Subjects: Auditor General's damning report into Westconnex; Perth Freight Link.

ANTHONY ALBANESE: Thanks for joining us. I wrote to the Auditor General in 2016 asking for an audit of the Government’s decision to forward advance funding for the Westconnex project. It is the latest example of where the Government has got itself into difficulty by ripping up its own policy that it took to the 2013 election saying that they would have proper planning and approval by Infrastructure Australia for any project of value above $100 million.
This latest report now joins together with the report into the East-West Link in Victoria, to show just how hopeless this Government has been when it comes to handling of public funds on infrastructure projects. What the Auditor General has found, and I quote here, is:
The Westconnex project had not proceeded fully through the establishment processes to assess the merits of nationally significant infrastructure investments prior to Australian Government funding being committed.
This situation was identified in departmental advice to decision makers prior to decisions being made.
What’s more, it says quite remarkably here that milestone payments that were forwarded to the Government as part of the $1.5 billion grant and the $2 billion concessional loan for this project; the milestone payments were agreed to in terms of the criteria after the respective event had already occurred. So what you had was the Government forwarding money to the New South Wales Government on the basis of milestones after the event had occurred. That’s according to the Auditor General’s report.
Now, what the point of milestone payments is is to ensure that criteria are met, the project’s half finished, the money is ready to be spent, and in no case did that occur in terms of the four considerable payments of $1.5 billion - $500 million of which was forwarded well before construction started, before any planning had been done into this project.

Task statement:
Answer these questions from the Westconnex transcript:
1. In what year did Albanese write to the Auditor General requesting an audit?
2. Above what project value did the 2013 election policy promise approval by Infrastructure Australia?
3. How much of the $1.5 billion was forwarded before construction started?
The lines after this sentence play no part in the work.

Information provided:
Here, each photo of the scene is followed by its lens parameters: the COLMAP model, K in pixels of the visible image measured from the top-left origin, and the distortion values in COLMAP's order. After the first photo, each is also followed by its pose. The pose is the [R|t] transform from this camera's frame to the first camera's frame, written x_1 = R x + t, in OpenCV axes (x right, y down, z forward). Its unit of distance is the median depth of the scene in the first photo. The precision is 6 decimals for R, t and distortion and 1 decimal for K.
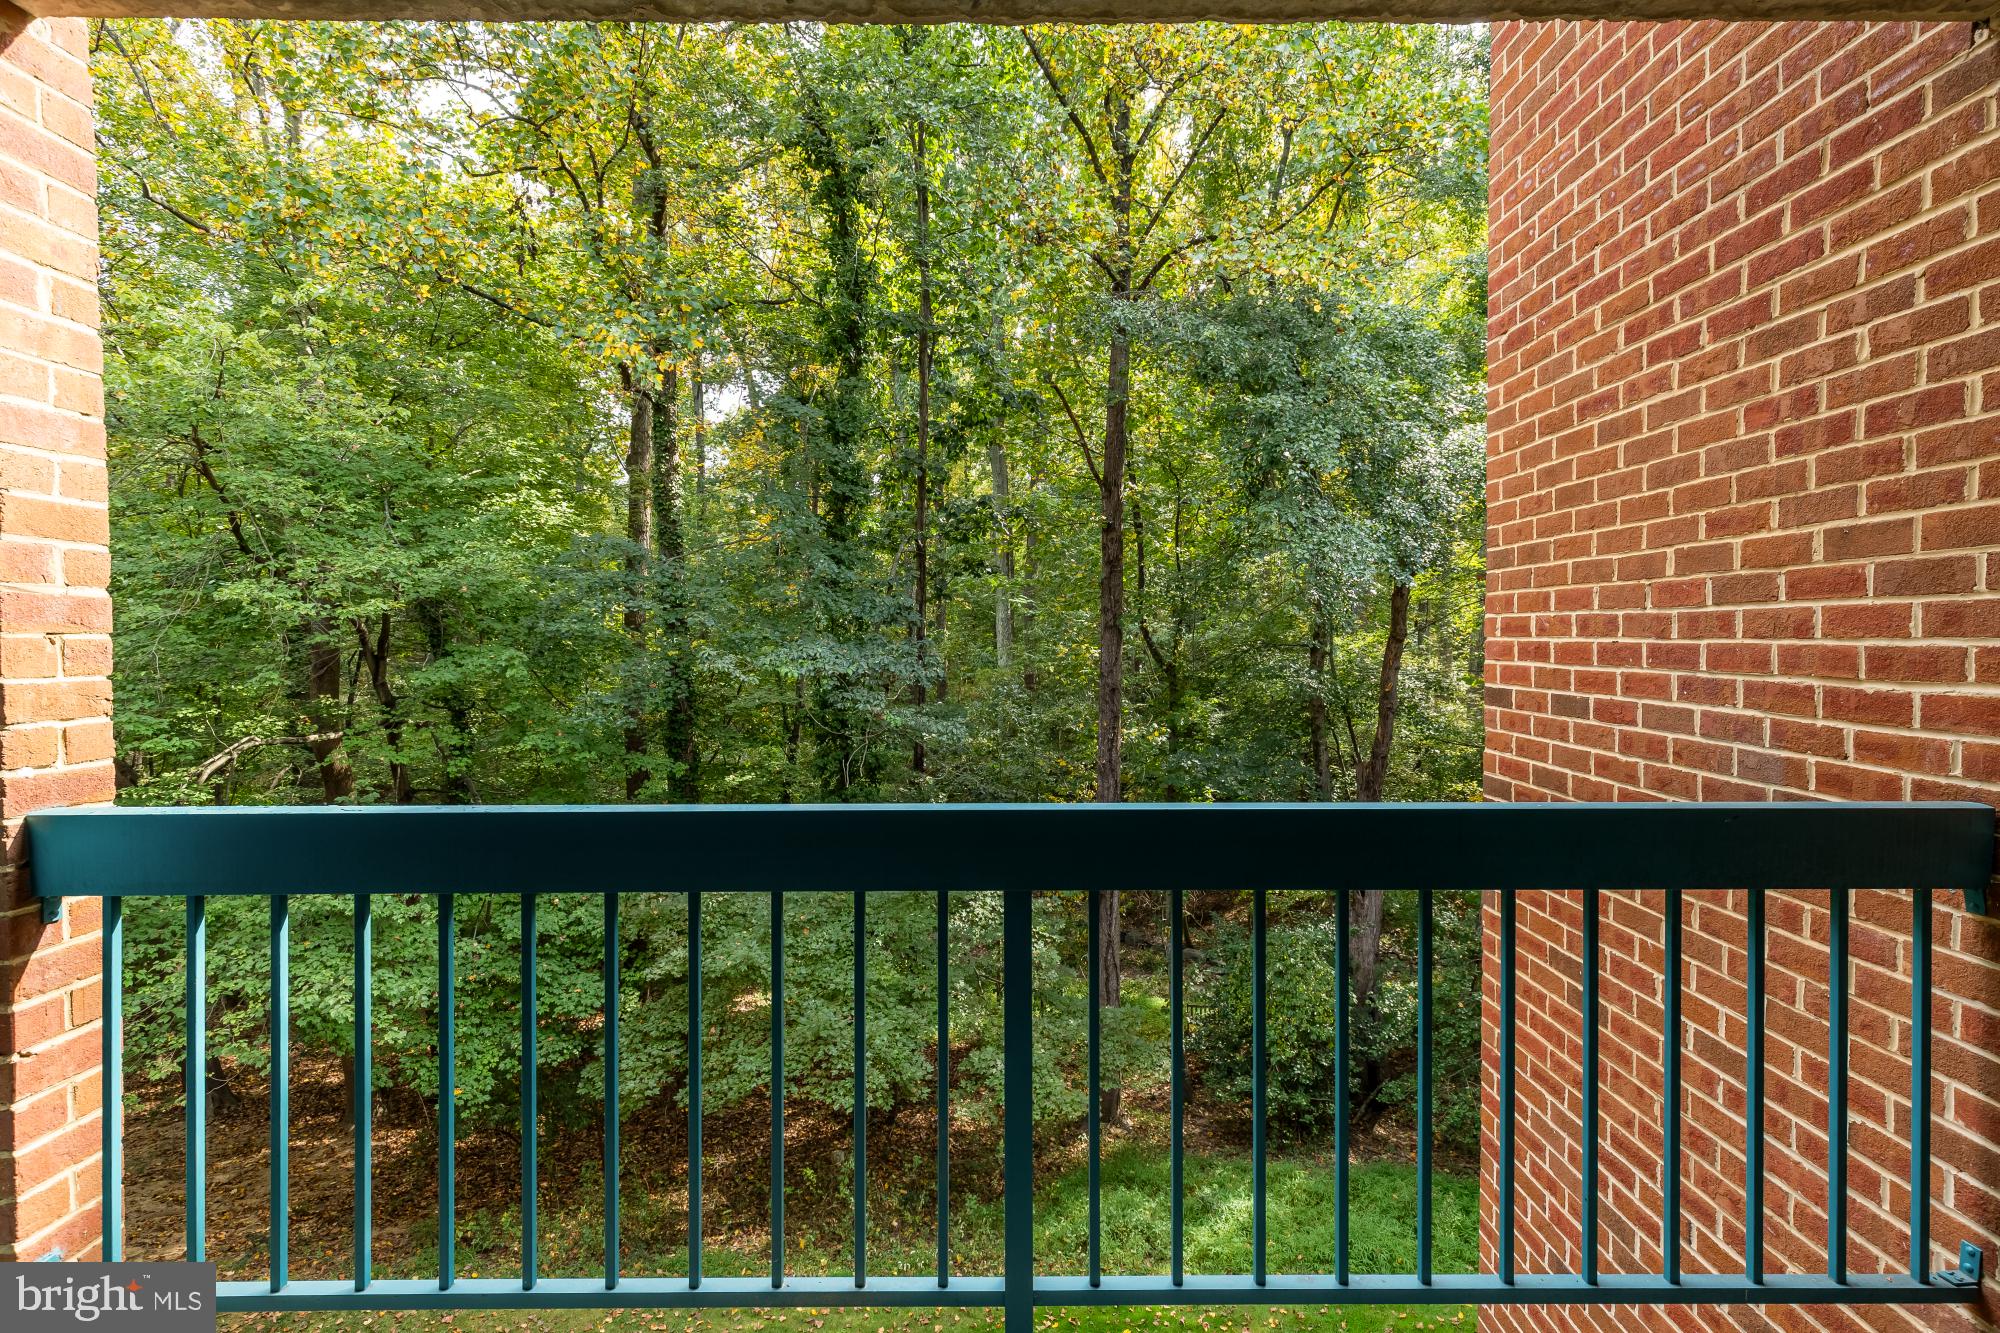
lens RADIAL K [[913.2, 0, 997.7], [0, 913.2, 635.6], [0, 0, 1]] dist [0.002035, 0.000211]
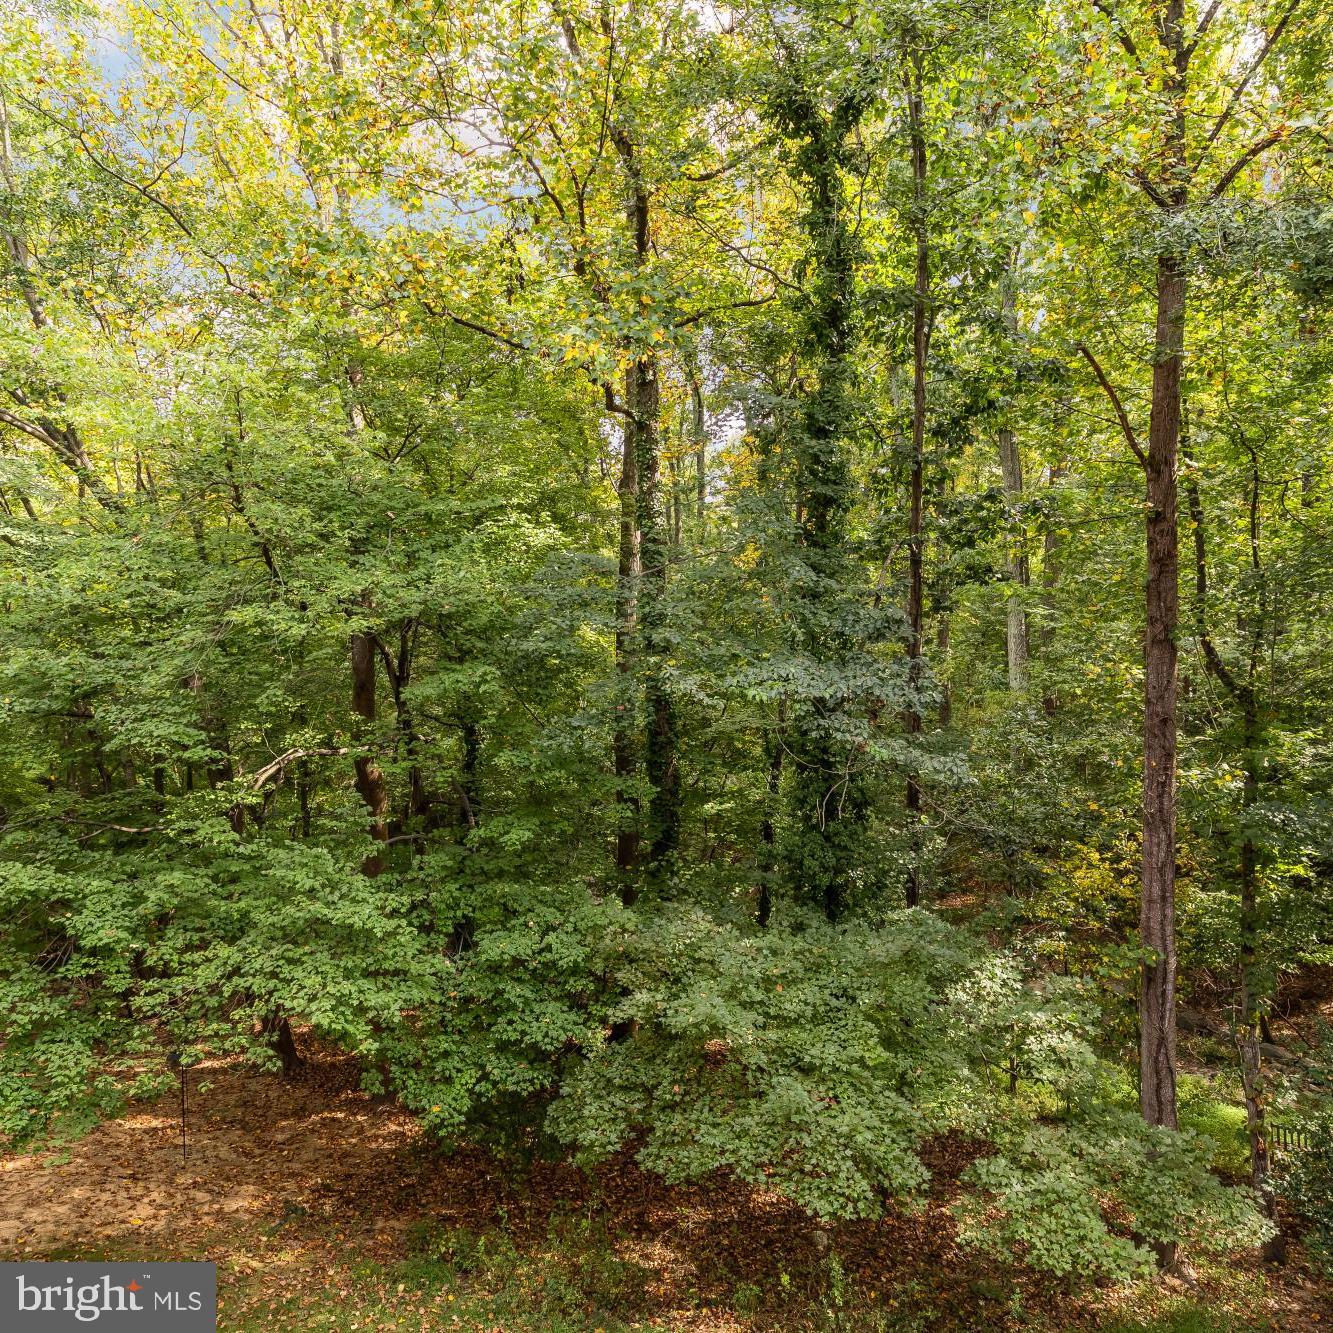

Result for this task:
1. 2016
2. $100 million
3. $500 million